David Morris & Sons was a bank which was established in Carmarthenshire, Wales in the 18th century. It now a constituent part of The Royal Bank of Scotland Group.

==History==
David Morris was born around 1745-6 and was the son of David Morris of the Ferry Inn at Llansteffan in Carmarthenshire. He was a Carmarthen merchant and in 1787 he became the Agent for Sir Herbert Mackworth and others, who had opened a banking house in Carmarthen.

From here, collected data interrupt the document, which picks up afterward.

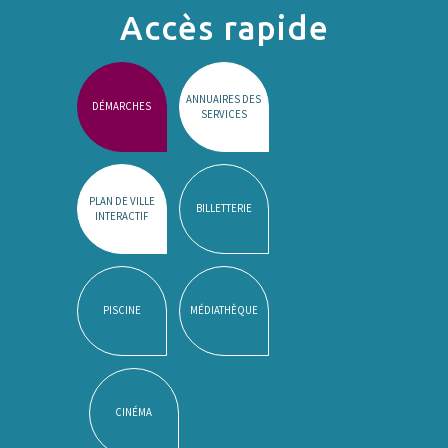
Accès rapide
ANNUAIRES DES
DÉMARCHES
SERVICES
PLAN DE VILLE
BILLETTERIE
INTERACTIF
PISCINE
MÉDIATHÈQUE
CINÉMA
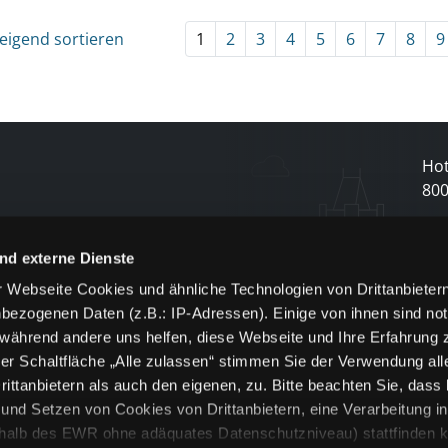
eigend sortieren
1
2
3
4
5
6
7
8
9
Hot
80
N
nd externe Dienste
 Webseite Cookies und ähnliche Technologien von Drittanbieter
und
bezogenen Daten (z.B.: IP-Adressen). Einige von ihnen sind not
j
 während andere uns helfen, diese Webseite und Ihre Erfahrung 
er Schaltfläche „Alle zulassen“ stimmen Sie der Verwendung all
ittanbietern als auch den eigenen, zu. Bitte beachten Sie, dass 
nd Setzen von Cookies von Drittanbietern, eine Verarbeitung i
rhalb des EWR ohne adäquates Datenschutzniveau) stattfinden k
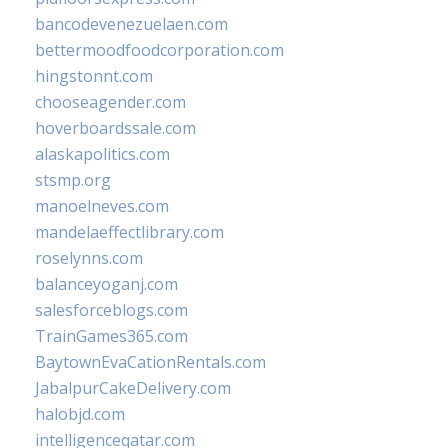
bancodevenezuelaen.com
bettermoodfoodcorporation.com
hingstonnt.com
chooseagender.com
hoverboardssale.com
alaskapolitics.com
stsmp.org
manoelneves.com
mandelaeffectlibrary.com
roselynns.com
balanceyoganj.com
salesforceblogs.com
TrainGames365.com
BaytownEvaCationRentals.com
JabalpurCakeDelivery.com
halobjd.com
intelligenceqatar.com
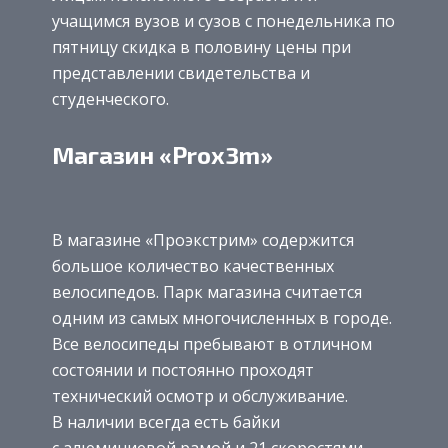
учащимся вузов и сузов с понедельника по
пятницу скидка в половину цены при
представлении свидетельства и
студенческого.
Магазин «Prox3m»
В магазине «Проэкстрим» содержится
большое количество качественных
велосипедов. Парк магазина считается
одним из самых многочисленных в городе.
Все велосипеды пребывают в отличном
состоянии и постоянно проходят
технический осмотр и обслуживание.
В наличии всегда есть байки
с алюминиевой рамой и 21 скоростями.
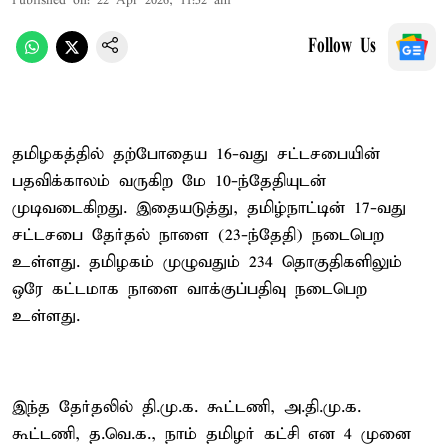
Published on
:
22 Apr 2026, 11:52 am
Follow Us
தமிழகத்தில் தற்போதைய 16-வது சட்டசபையின்
பதவிக்காலம் வருகிற மே 10-ந்தேதியுடன்
முடிவடைகிறது. இதையடுத்து, தமிழ்நாட்டின் 17-வது
சட்டசபை தேர்தல் நாளை (23-ந்தேதி) நடைபெற
உள்ளது. தமிழகம் முழுவதும் 234 தொகுதிகளிலும்
ஒரே கட்டமாக நாளை வாக்குப்பதிவு நடைபெற
உள்ளது.
இந்த தேர்தலில் தி.மு.க. கூட்டணி, அ.தி.மு.க.
கூட்டணி, த.வெ.க., நாம் தமிழர் கட்சி என 4 முனை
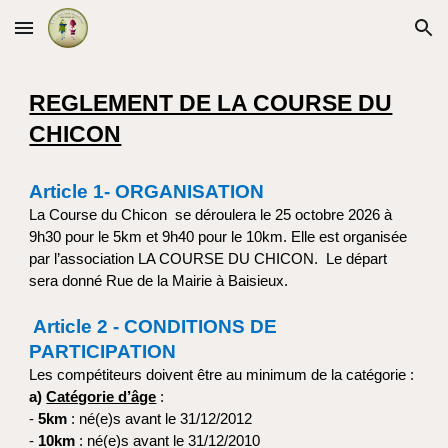
Skip to main content
Skip to navigation
REGLEMENT DE LA COURSE DU
CHICON
Article 1- ORGANISATION
La Course du Chicon se déroulera le 25 octobre 2026 à
9h30 pour le 5km et 9h40 pour le 10km. Elle est organisée
par l’association LA COURSE DU CHICON. Le départ
sera donné Rue de la Mairie à Baisieux.
Article 2 - CONDITIONS DE
PARTICIPATION
Les compétiteurs doivent être au minimum de la catégorie :
a)
Catégorie d’âge
:
-
5km
: né(e)s avant le 31/12/2012
-
10km
: né(e)s avant le 31/12/2010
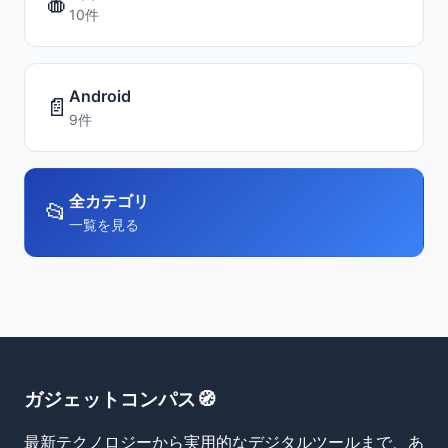
🍎
10件
Android
📄
9件
全カテゴリ
📂
一覧を見る
ガジェットコンパス🧭
最新テクノロジーから実用的なデジタルツールまで、あ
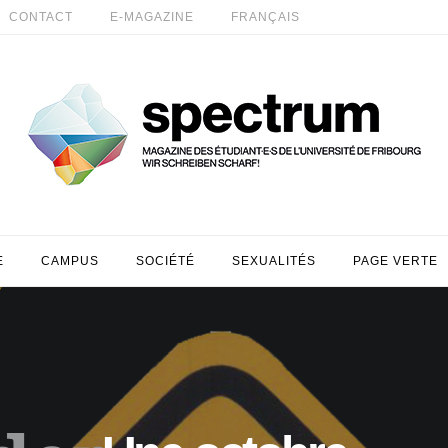
CONTACT
E-MAGAZINE
FRANÇAIS
E
CAMPUS
SOCIÉTÉ
SEXUALITÉS
PAGE VERTE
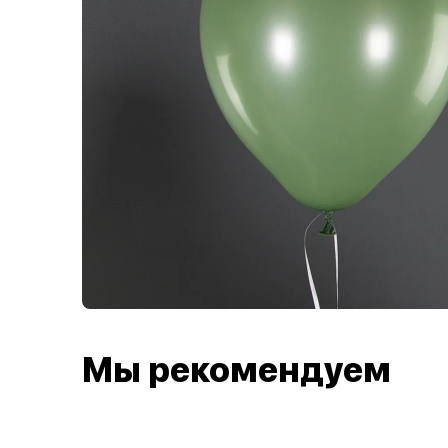
Мы рекомендуем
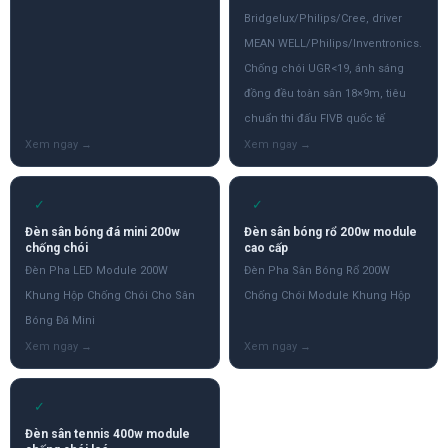
Bridgelux/Philips/Cree, driver
MEAN WELL/Philips/Inventronics.
Chống chói UGR<19, ánh sáng
đồng đều toàn sân 18×9m, tiêu
chuẩn thi đấu FIVB quốc tế
✓
✓
Đèn sân bóng đá mini 200w
Đèn sân bóng rổ 200w module
chống chói
cao cấp
Đèn Pha LED Module 200W
Đèn Pha Sân Bóng Rổ 200W
Khung Hộp Chống Chói Cho Sân
Chống Chói Module Khung Hộp
Bóng Đá Mini
✓
Đèn sân tennis 400w module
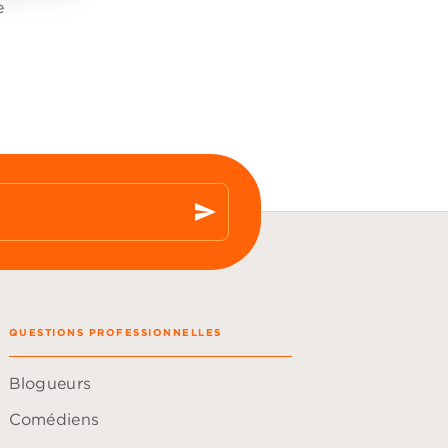
e
send
QUESTIONS PROFESSIONNELLES
Blogueurs
Comédiens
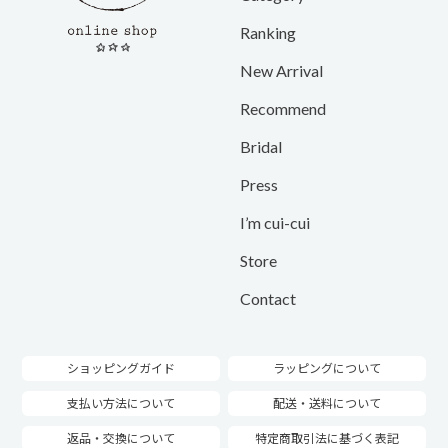
Ranking
New Arrival
Recommend
Bridal
Press
I’m cui-cui
Store
Contact
ショッピングガイド
ラッピングについて
支払い方法について
配送・送料について
返品・交換について
特定商取引法に基づく表記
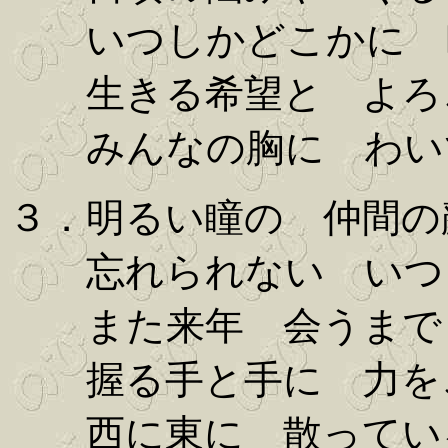
いつしかどこかに 
生きる希望と よろ
みんなの胸に わい
３．明るい瞳の 仲間の
忘れられない いつ
また来年 会うまで
握る手と手に 力を
西に東に 散ってい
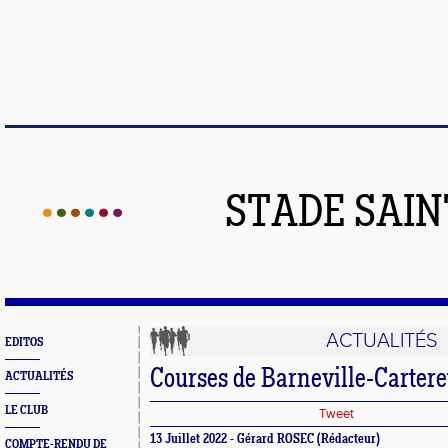
STADE SAIN
ACTUALITÉS
EDITOS
Courses de Barneville-Cartere
ACTUALITÉS
LE CLUB
Tweet
13 Juillet 2022 - Gérard ROSEC (Rédacteur)
COMPTE-RENDU DE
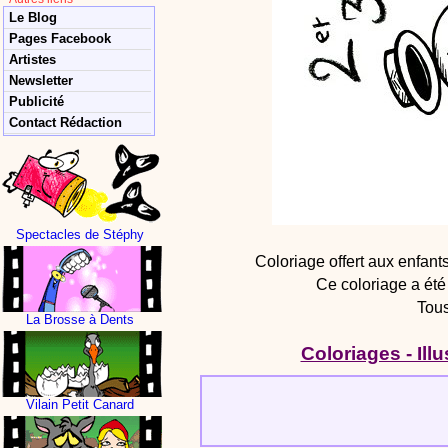
Le Blog
Pages Facebook
Artistes
Newsletter
Publicité
Contact Rédaction
Spectacles de Stéphy
Coloriage offert aux enfan
Ce coloriage a été 
Tous
La Brosse à Dents
Coloriages - Illu
Vilain Petit Canard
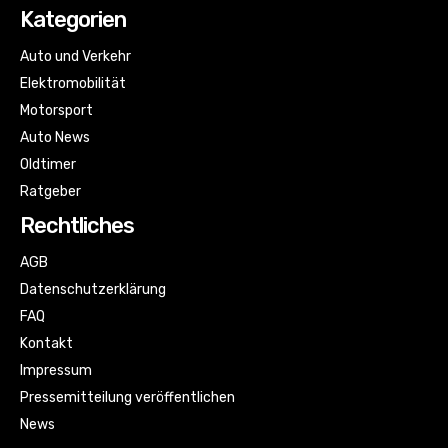
Kategorien
Auto und Verkehr
Elektromobilität
Motorsport
Auto News
Oldtimer
Ratgeber
Rechtliches
AGB
Datenschutzerklärung
FAQ
Kontakt
Impressum
Pressemitteilung veröffentlichen
News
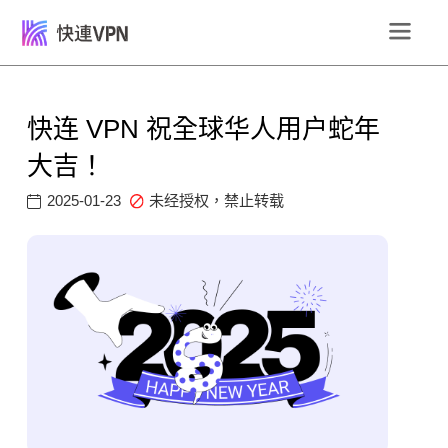
快连 VPN 祝全球华人用户蛇年
大吉！
2025-01-23
未经授权，禁止转载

By 1788 David Morris was working as a banker on his own account. In 1791 he took over a Carmarthen bank established by a person named David Parry and operated it under the name of Morris & Sons

David Morris carried-on his banking business in Dark Gate, Carmarthen. As the business expanded, it moved to a larger house in King Street and finally to Spilman Street, where the bank remained until it was taken over, in 1871.

It is likely that David Morris also acquired the Carmarthen Furnace Bank, amalgamating the two banks to form a successful business carried on under the name David Morris & Sons and it was probably after the failure of Carmarthen Bank, which was owned by Waters, Jones & Co., that David Morris & Sons changed its name to Carmarthen Bank.

David Morris died suddenly while on a visit to Swansea, on 25 September 1805, aged 59 years, and is buried at Saint Mary’s Church, Swansea. After his death the banking business was carried on by his sons. During the Panic of 1825 the Bank of England suspended cash payments, as a result of frequent provincial bank failures. This led to a general run on British banks, in December 1825. It is unclear if David Morris & Sons suffered during this crisis, but on 22 December 1825, a public meeting was held at the Guildhall, Carmarthen, where a vote of public confidence was passed in this bank and Waters, Jones & Co. A similar meeting was also held, on 26 December 1825, at Llandeilo.

==Takeover==
David Morris & Sons survived the Panic of 1825 and continued to operate successfully, until 28 November 1864, when the National Provincial Bank of England, Ltd., the pioneer of the big joint stock banks, first opened a branch in Carmarthen. On 2 October 1871, the banking business was transferred to the National Provincial Bank of England when the sons of David Morris retired.

==Successor in title==
David Morris & Sons is a past constituent of The Royal Bank of Scotland Group, who hold the archives for the bank.

==Bank notes==
There are no records of any surviving bank notes from this bank.

==Other Carmarthenshire banks==
Other Carmarthenshire banks include: Carmarthen Furnace Bank, Carmarthen Bank, Llandovery Bank, Llanelly Bank, and Marten & Co.